[Source information Boundary: Start]
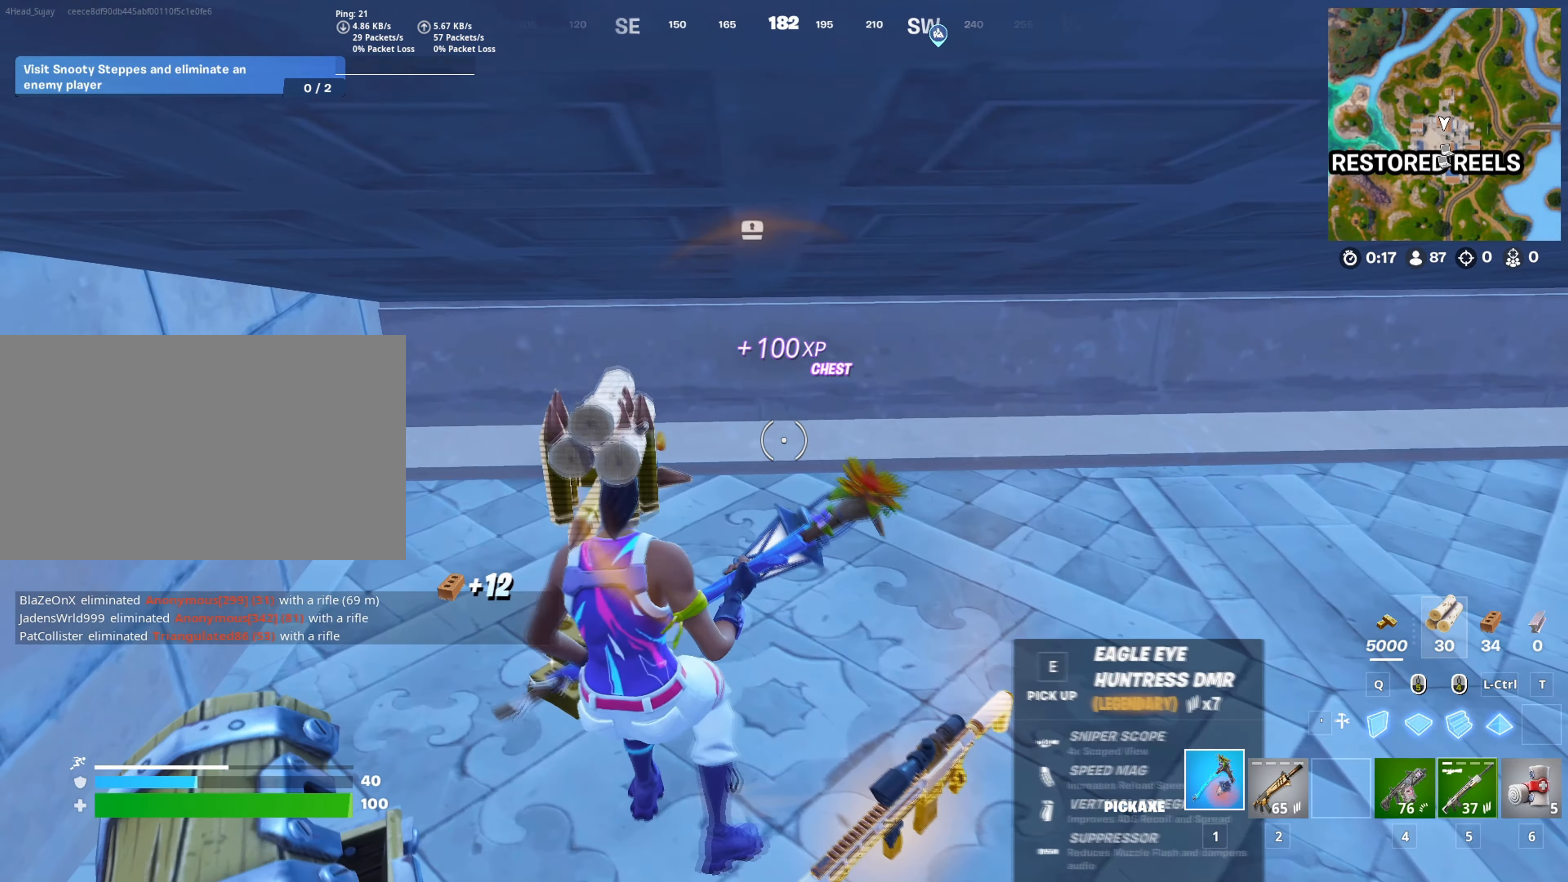
{"keys": ["a", "e", "s"], "mouse": [], "mouse_move": "still", "events": [[117, "d", "up"], [250, "5", "down"], [300, "5", "up"], [450, "a", "down"], [450, "e", "down"]]}
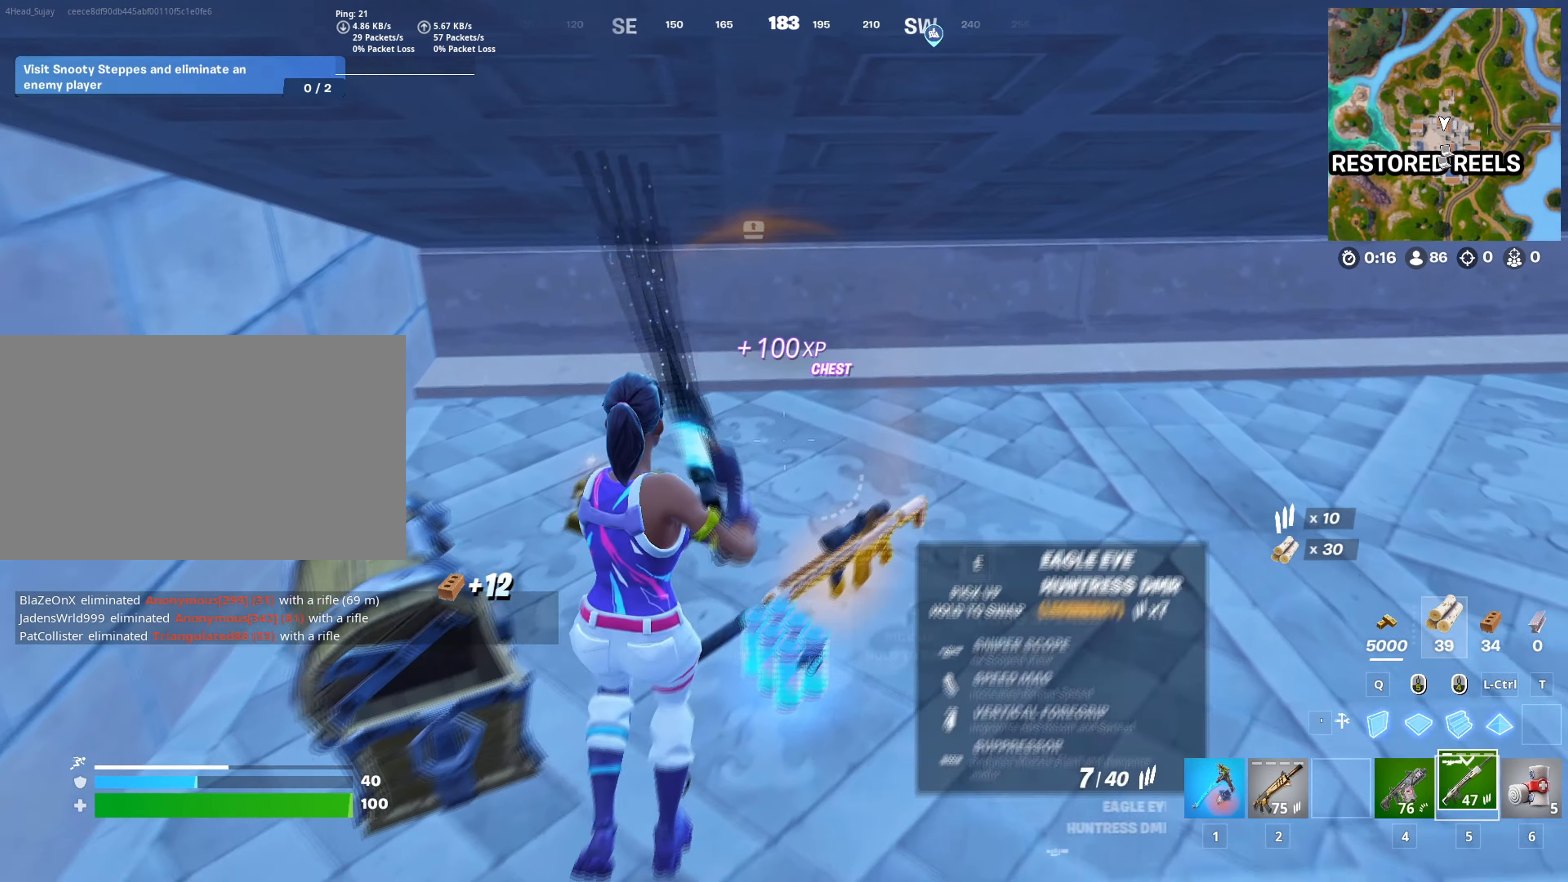
{"keys": ["d", "w"], "mouse": [], "events": [[34, "a", "up"], [34, "e", "up"], [84, "e", "down"], [184, "e", "up"], [217, "e", "down"], [317, "e", "up"], [417, "d", "down"], [417, "s", "up"], [501, "w", "down"]]}
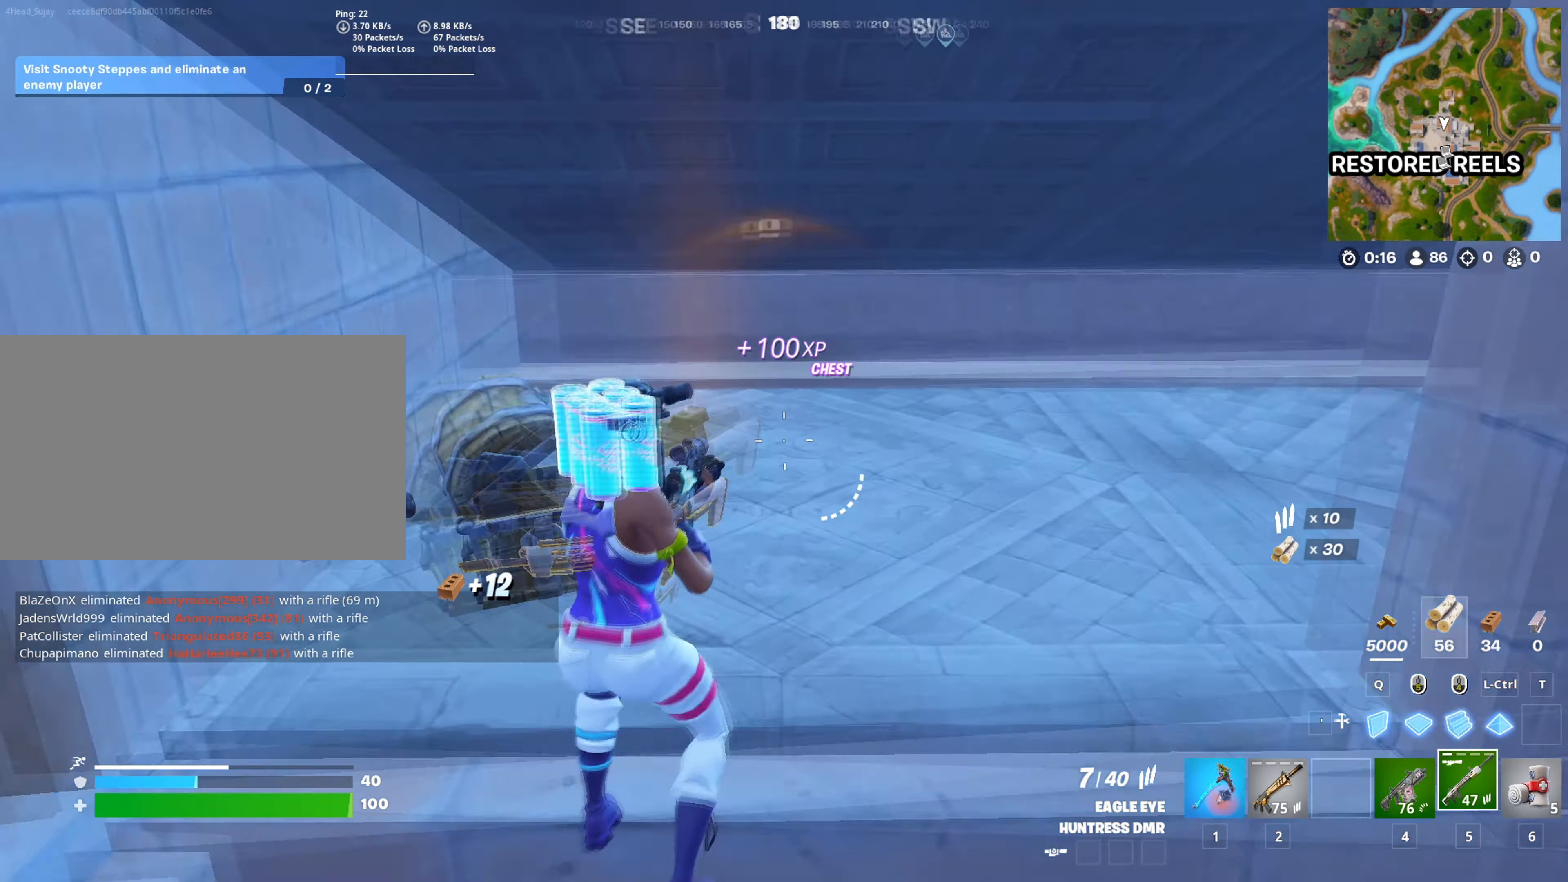
{"keys": ["d", "shift", "w"], "mouse": [], "mouse_move": "left", "events": [[50, "1", "down"], [100, "1", "up"], [100, "d", "up"], [417, "d", "down"], [467, "shift", "down"]]}
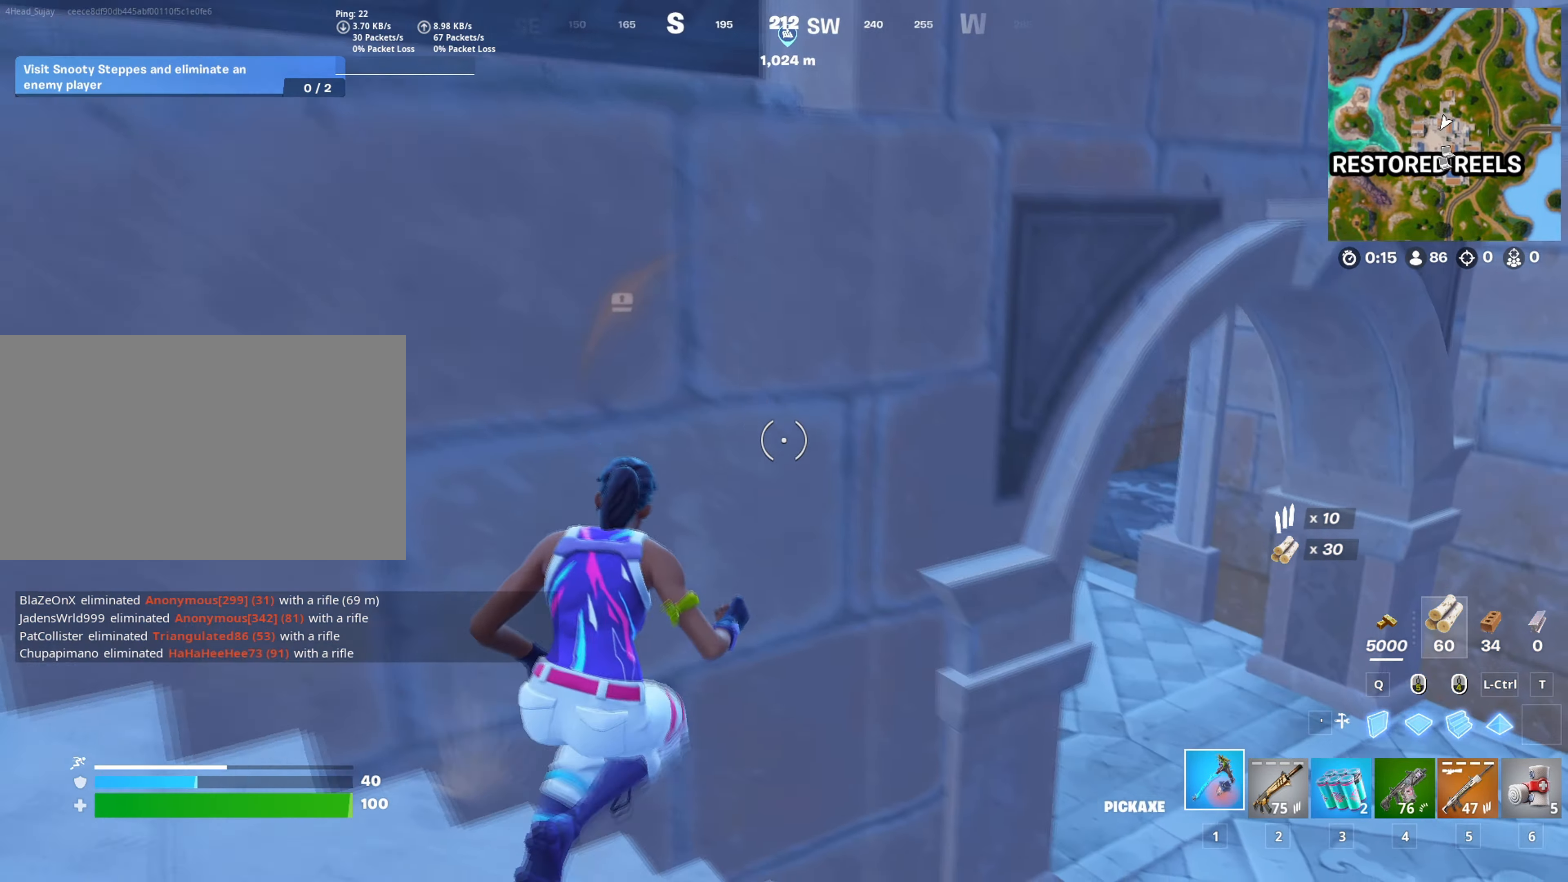
{"keys": ["d", "w"], "mouse": [], "mouse_move": "down", "events": [[67, "shift", "up"]]}
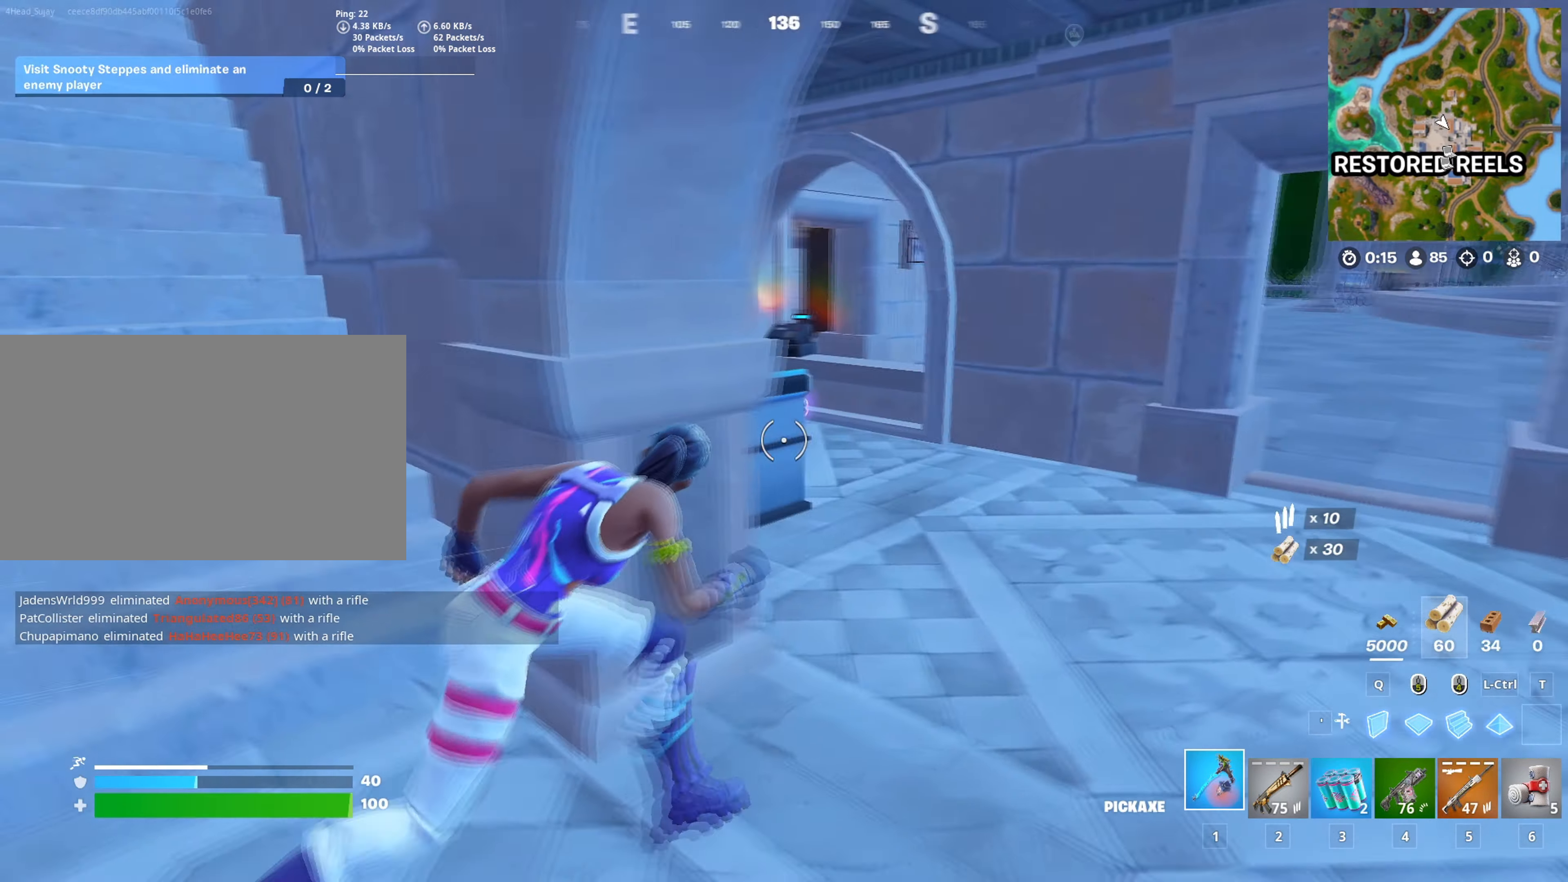
{"keys": ["a", "w"], "mouse": [], "mouse_move": "right", "events": [[417, "d", "up"], [500, "a", "down"]]}
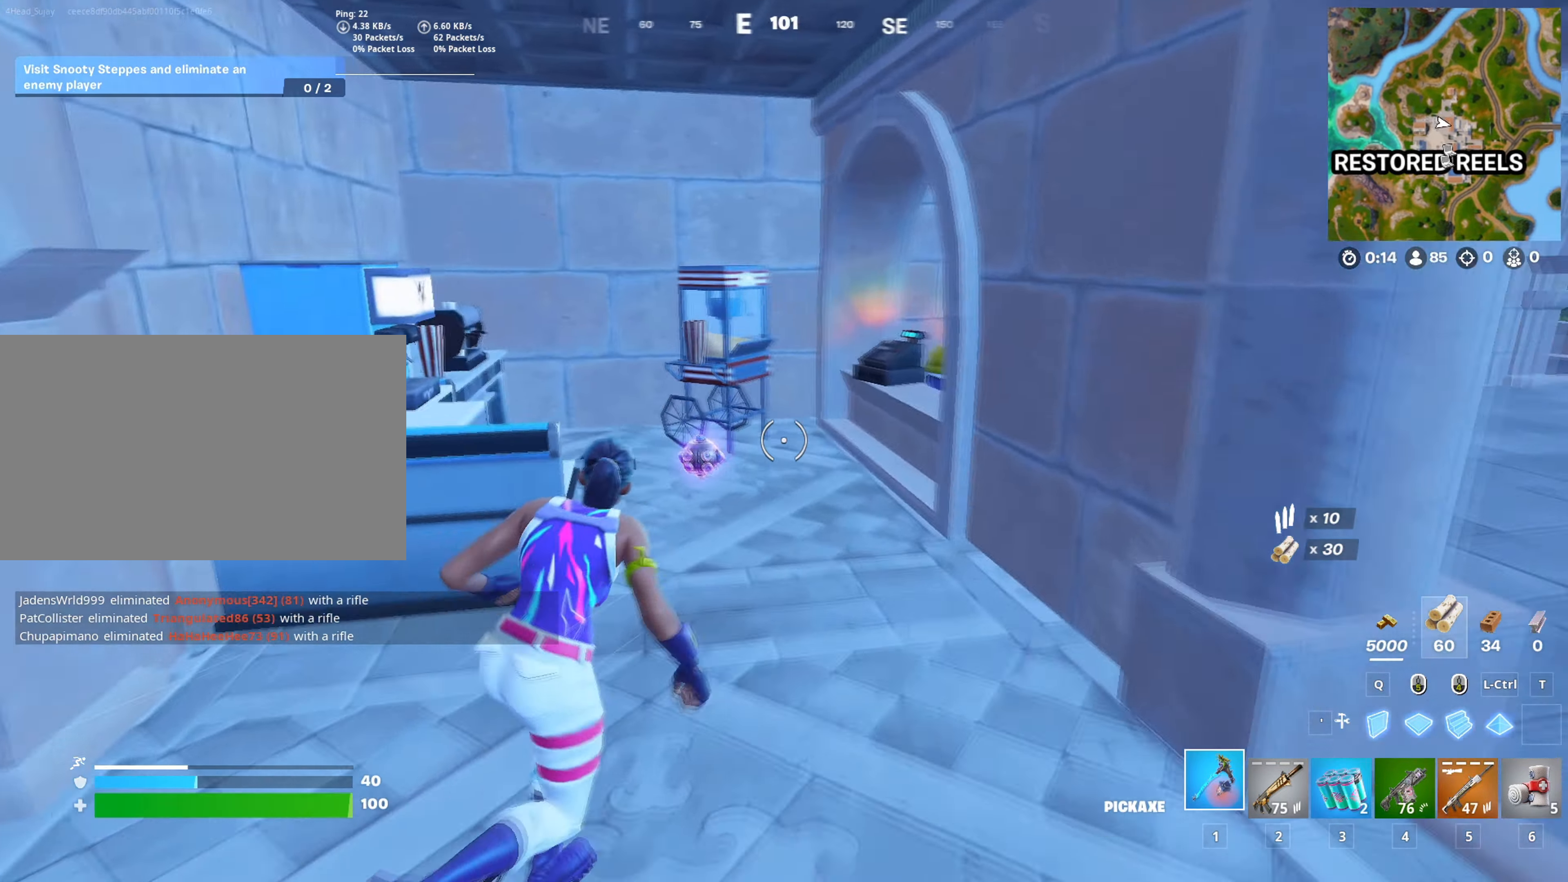
{"keys": ["a"], "mouse": ["left"], "mouse_move": "still", "events": [[100, "w", "up"], [234, "w", "down"], [284, "mouse_left", "down"], [434, "w", "up"]]}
[Source information Boundary: End]
- _Required action_:
I'd like every record above written out again exactly, without the pictures.

- _Solved exercise_:
{"keys": ["a", "e", "s"], "mouse": [], "mouse_move": "still", "events": [[117, "d", "up"], [250, "5", "down"], [300, "5", "up"], [450, "a", "down"], [450, "e", "down"]]}
{"keys": ["d", "w"], "mouse": [], "events": [[34, "a", "up"], [34, "e", "up"], [84, "e", "down"], [184, "e", "up"], [217, "e", "down"], [317, "e", "up"], [417, "d", "down"], [417, "s", "up"], [501, "w", "down"]]}
{"keys": ["d", "shift", "w"], "mouse": [], "mouse_move": "left", "events": [[50, "1", "down"], [100, "1", "up"], [100, "d", "up"], [417, "d", "down"], [467, "shift", "down"]]}
{"keys": ["d", "w"], "mouse": [], "mouse_move": "down", "events": [[67, "shift", "up"]]}
{"keys": ["a", "w"], "mouse": [], "mouse_move": "right", "events": [[417, "d", "up"], [500, "a", "down"]]}
{"keys": ["a"], "mouse": ["left"], "mouse_move": "still", "events": [[100, "w", "up"], [234, "w", "down"], [284, "mouse_left", "down"], [434, "w", "up"]]}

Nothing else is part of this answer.